PROBLEM REQUIREMENTS -> Without the pictures, write out every entry that follows exactly.
━━━━━ RECORDS FOR THIS EXERCISE
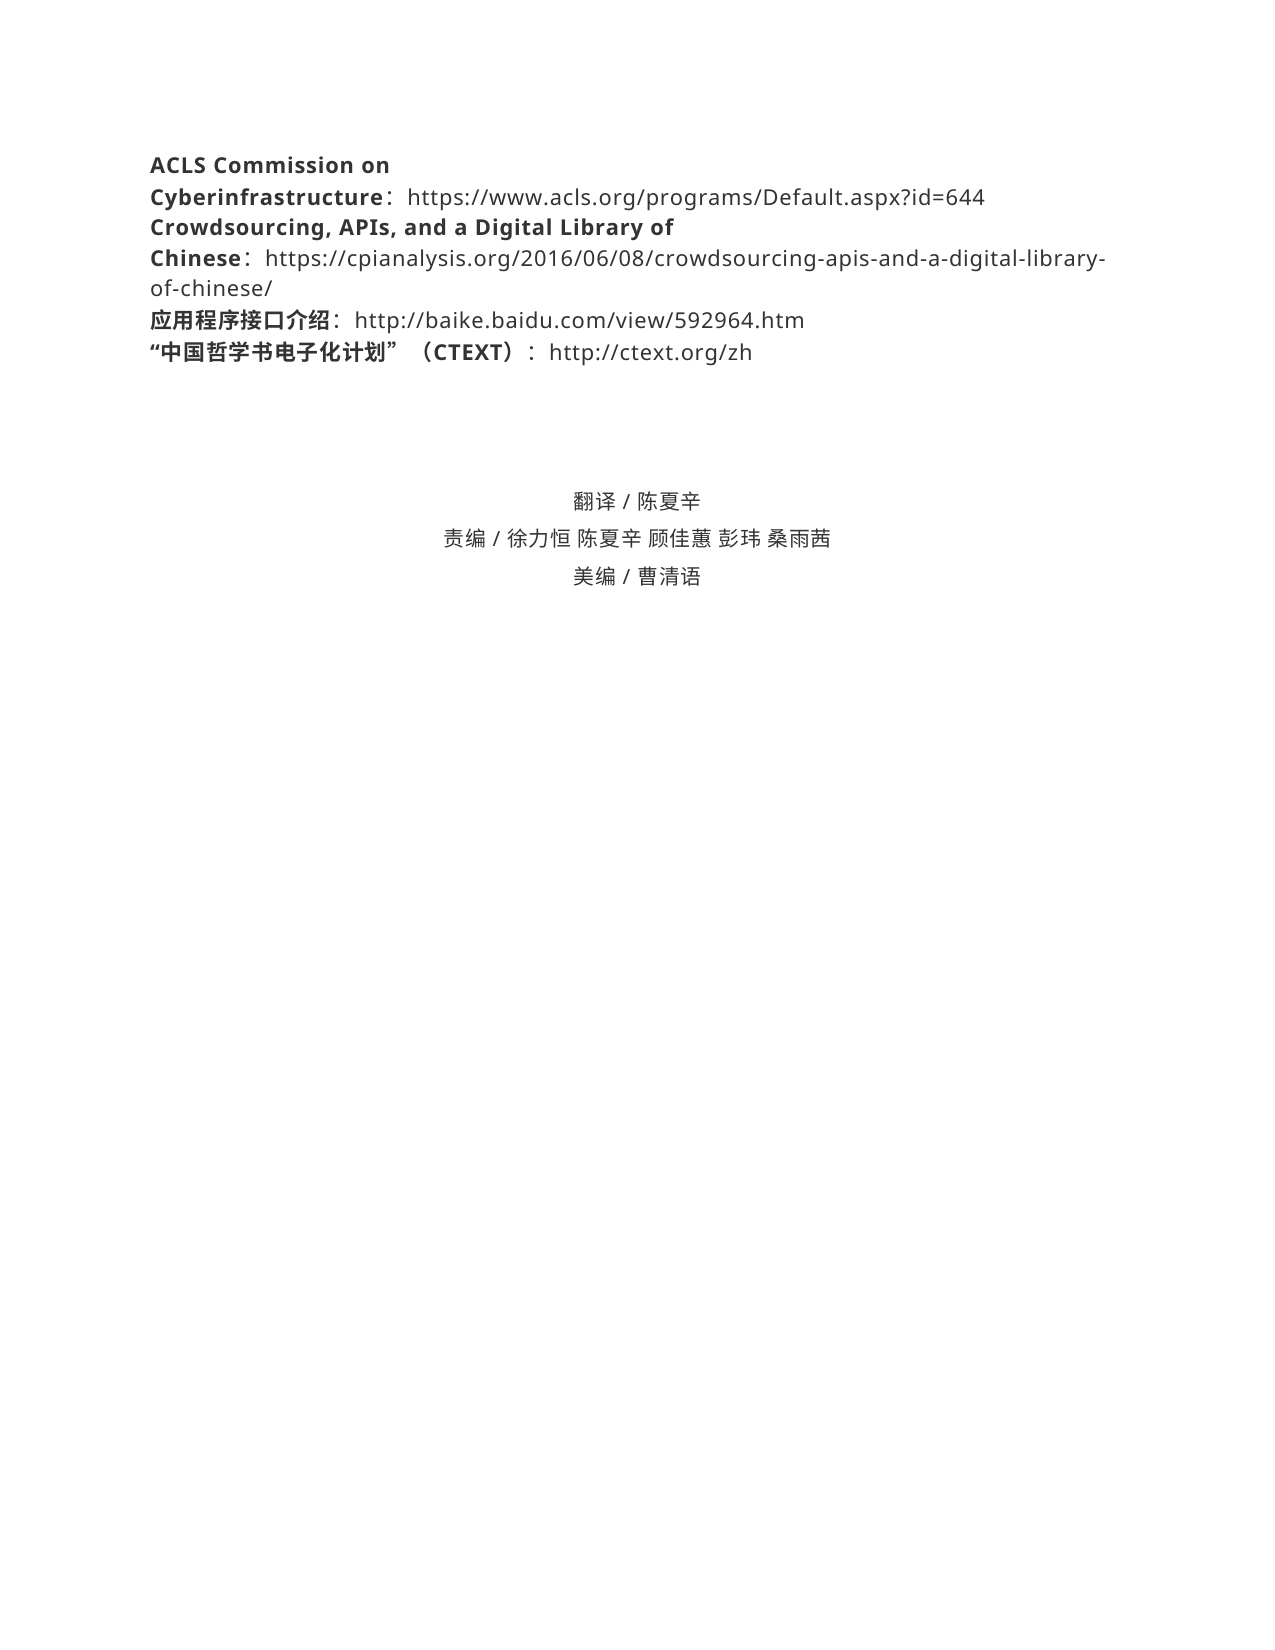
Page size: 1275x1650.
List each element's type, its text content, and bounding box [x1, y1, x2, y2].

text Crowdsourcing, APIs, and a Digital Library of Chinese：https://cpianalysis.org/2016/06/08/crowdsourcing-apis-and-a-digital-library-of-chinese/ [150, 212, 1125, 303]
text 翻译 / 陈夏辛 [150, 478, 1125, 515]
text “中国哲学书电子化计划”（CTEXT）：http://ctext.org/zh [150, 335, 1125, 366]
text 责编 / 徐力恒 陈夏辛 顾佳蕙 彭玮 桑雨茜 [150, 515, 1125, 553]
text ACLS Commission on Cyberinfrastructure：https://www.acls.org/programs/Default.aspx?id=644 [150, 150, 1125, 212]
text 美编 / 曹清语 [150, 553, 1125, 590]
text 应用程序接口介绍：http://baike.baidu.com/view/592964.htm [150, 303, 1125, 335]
━━━━━━━━━━
ANSWER SPACE ->
Page size: 1275x1650.
List each element's type, its text content, and bounding box [x1, y1, x2, y2].

text Crowdsourcing, APIs, and a Digital Library of Chinese：https://cpianalysis.org/2016/06/08/crowdsourcing-apis-and-a-digital-library-of-chinese/ [150, 212, 1125, 303]
text 翻译 / 陈夏辛 [150, 478, 1125, 515]
text “中国哲学书电子化计划”（CTEXT）：http://ctext.org/zh [150, 335, 1125, 366]
text 责编 / 徐力恒 陈夏辛 顾佳蕙 彭玮 桑雨茜 [150, 515, 1125, 553]
text ACLS Commission on Cyberinfrastructure：https://www.acls.org/programs/Default.aspx?id=644 [150, 150, 1125, 212]
text 美编 / 曹清语 [150, 553, 1125, 590]
text 应用程序接口介绍：http://baike.baidu.com/view/592964.htm [150, 303, 1125, 335]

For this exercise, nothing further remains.